WHAT NEEDS TO BE DONE: How many lines of these entries include the string "agreement"? State the number alone.
*** DATASET ENTRIES ***
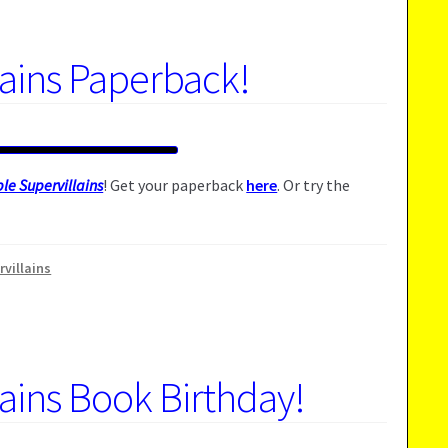
lains Paperback!
le Supervillains
! Get your paperback
here
. Or try the
rvillains
lains Book Birthday!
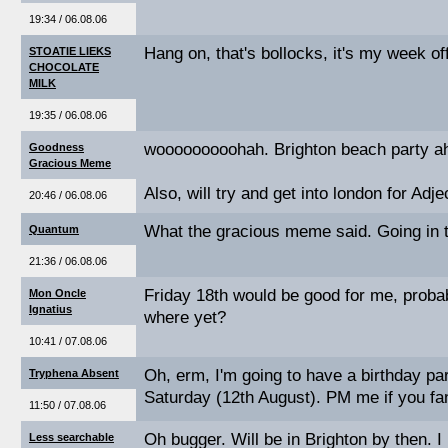
19:34 / 06.08.06
Hang on, that's bollocks, it's my week of
STOATIE LIEKS
CHOCOLATE
MILK
19:35 / 06.08.06
wooooooooohah. Brighton beach party a
Goodness
Gracious Meme
Also, will try and get into london for Ad
20:46 / 06.08.06
What the gracious meme said. Going in t
Quantum
21:36 / 06.08.06
Friday 18th would be good for me, proba
Mon Oncle
Ignatius
where yet?
10:41 / 07.08.06
Oh, erm, I'm going to have a birthday pa
Tryphena Absent
Saturday (12th August). PM me if you fan
11:50 / 07.08.06
Oh bugger. Will be in Brighton by then. 
Less searchable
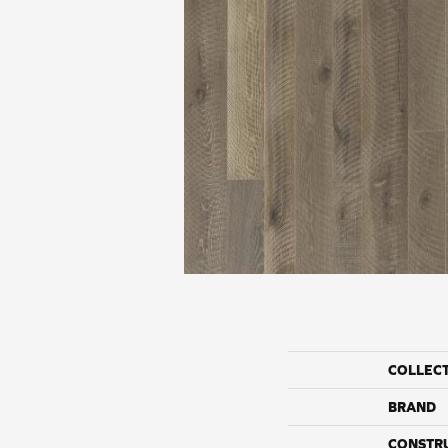
COLLEC
BRAND
CONSTR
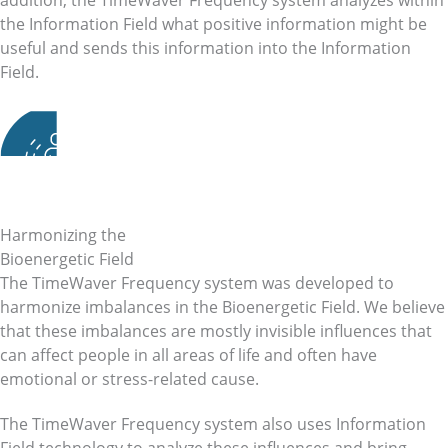
addition, the TimeWaver Frequency system analyzes within
the Information Field what positive information might be
useful and sends this information into the Information
Field.
Harmonizing the
Bioenergetic Field
The TimeWaver Frequency system was developed to
harmonize imbalances in the Bioenergetic Field. We believe
that these imbalances are mostly invisible influences that
can affect people in all areas of life and often have
emotional or stress-related cause.
The TimeWaver Frequency system also uses Information
Field technology to analyze these influences and bring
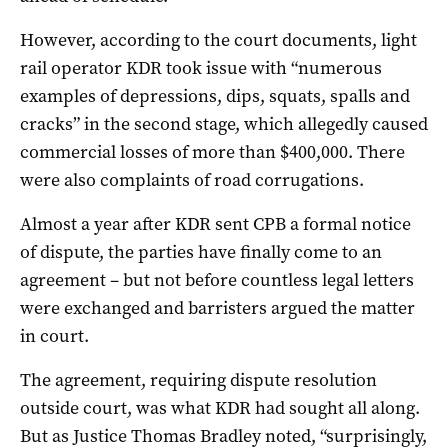
However, according to the court documents, light
rail operator KDR took issue with “numerous
examples of depressions, dips, squats, spalls and
cracks” in the second stage, which allegedly caused
commercial losses of more than $400,000. There
were also complaints of road corrugations.
Almost a year after KDR sent CPB a formal notice
of dispute, the parties have finally come to an
agreement – but not before countless legal letters
were exchanged and barristers argued the matter
in court.
The agreement, requiring dispute resolution
outside court, was what KDR had sought all along.
But as Justice Thomas Bradley noted, “surprisingly,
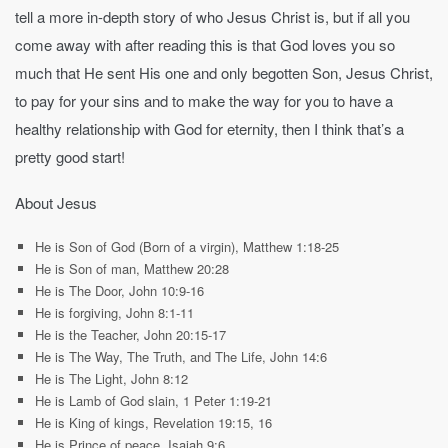
tell a more in-depth story of who Jesus Christ is, but if all you
come away with after reading this is that God loves you so
much that He sent His one and only begotten Son, Jesus Christ,
to pay for your sins and to make the way for you to have a
healthy relationship with God for eternity, then I think that’s a
pretty good start!
About Jesus
He is Son of God (Born of a virgin), Matthew 1:18-25
He is Son of man, Matthew 20:28
He is The Door, John 10:9-16
He is forgiving, John 8:1-11
He is the Teacher, John 20:15-17
He is The Way, The Truth, and The Life, John 14:6
He is The Light, John 8:12
He is Lamb of God slain, 1 Peter 1:19-21
He is King of kings, Revelation 19:15, 16
He is Prince of peace, Isaiah 9:6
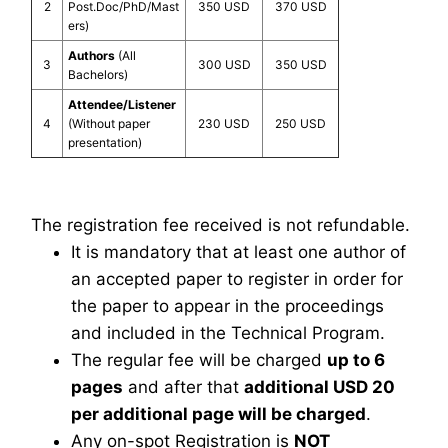
2
Post.Doc/PhD/Mast
350 USD
370 USD
ers)
Authors
(All
3
300 USD
350 USD
Bachelors)
Attendee/Listener
4
(Without paper
230 USD
250 USD
presentation)
The registration fee received is not refundable.
It is mandatory that at least one author of
an accepted paper to register in order for
the paper to appear in the proceedings
and included in the Technical Program.
The regular fee will be charged
up to 6
pages
and after that
additional USD 20
per additional page will be charged
.
Any on-spot Registration is
NOT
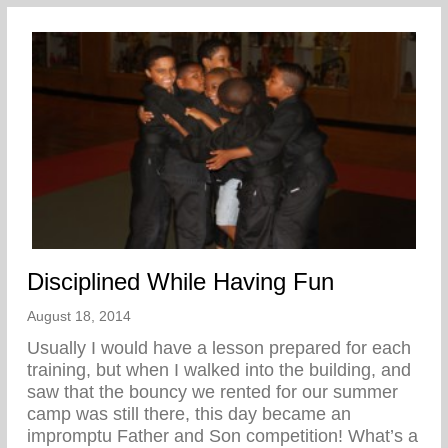
Disciplined While Having Fun
August 18, 2014
Usually I would have a lesson prepared for each
training, but when I walked into the building, and
saw that the bouncy we rented for our summer
camp was still there, this day became an
impromptu Father and Son competition! What’s a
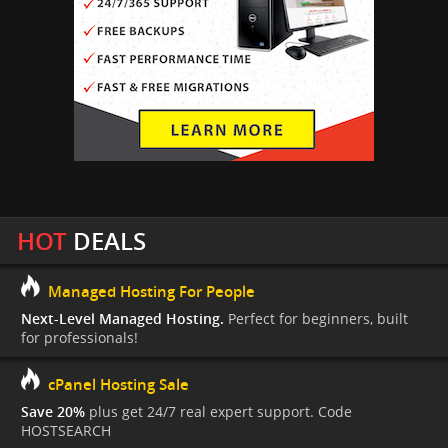
HOT
DEALS
Managed Hosting For People
Next-Level Managed Hosting.
Perfect for beginners, built
for professionals!
cPanel Hosting Sale
Save 20%
plus get 24/7 real expert support. Code
HOSTSEARCH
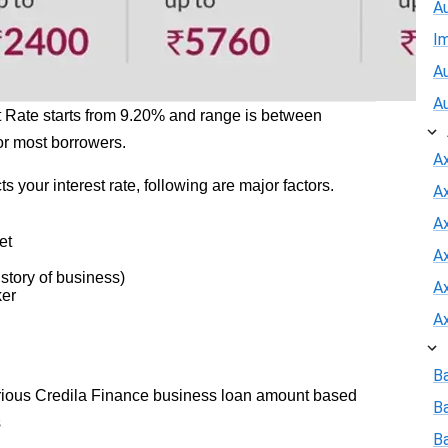
A
I
Au
A
t Rate starts from 9.20% and range is between
or most borrowers.
A
ts your interest rate, following are major factors.
A
Ax
et
A
story of business)
A
ker
A
B
arious Credila Finance business loan amount based
B
s
Ba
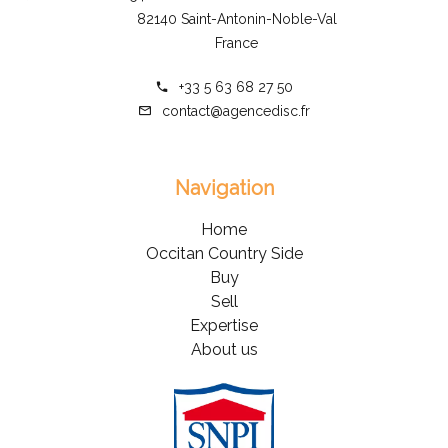
82140 Saint-Antonin-Noble-Val
France
+33 5 63 68 27 50
contact@agencedisc.fr
Navigation
Home
Occitan Country Side
Buy
Sell
Expertise
About us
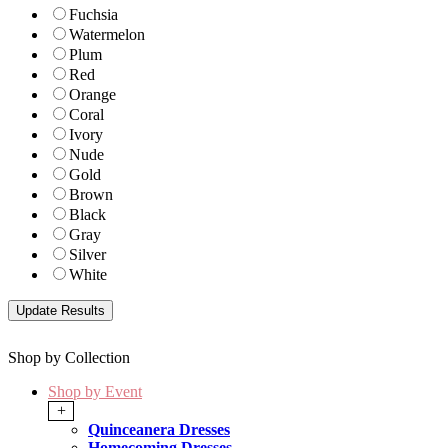
Fuchsia
Watermelon
Plum
Red
Orange
Coral
Ivory
Nude
Gold
Brown
Black
Gray
Silver
White
Shop by Collection
Shop by Event
+
Quinceanera Dresses
Homecoming Dresses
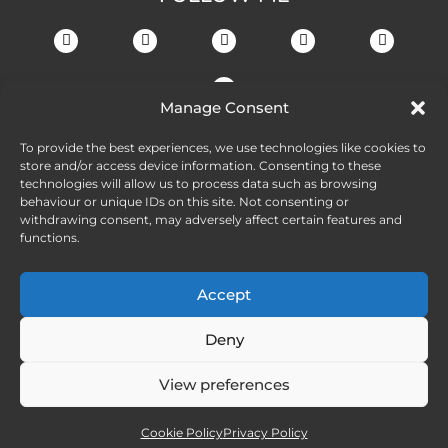
Manage Consent
To provide the best experiences, we use technologies like cookies to
store and/or access device information. Consenting to these
technologies will allow us to process data such as browsing
behaviour or unique IDs on this site. Not consenting or
withdrawing consent, may adversely affect certain features and
functions.
Accept
Deny
View preferences
Cookie Policy
Privacy Policy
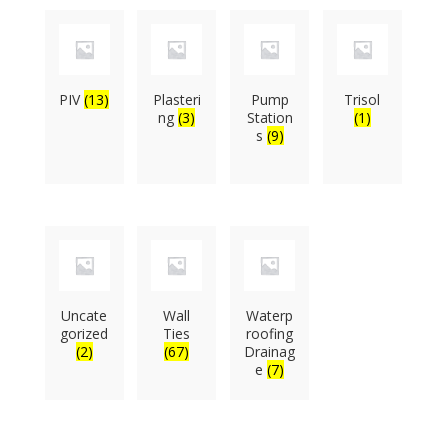
PIV
(13)
Plasteri
Pump
Trisol
ng
(3)
Station
(1)
s
(9)
Uncate
Wall
Waterp
gorized
Ties
roofing
(2)
(67)
Drainag
e
(7)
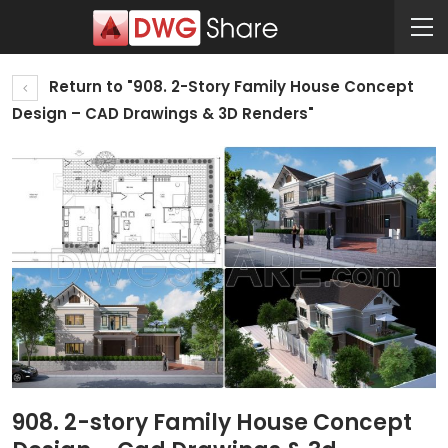
Return to "908. 2-Story Family House Concept
Design – CAD Drawings & 3D Renders"
908. 2-story Family House Concept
*** End of DATASET ENTRIES ***
RESPONSE FOR THIS EXERCISE: 2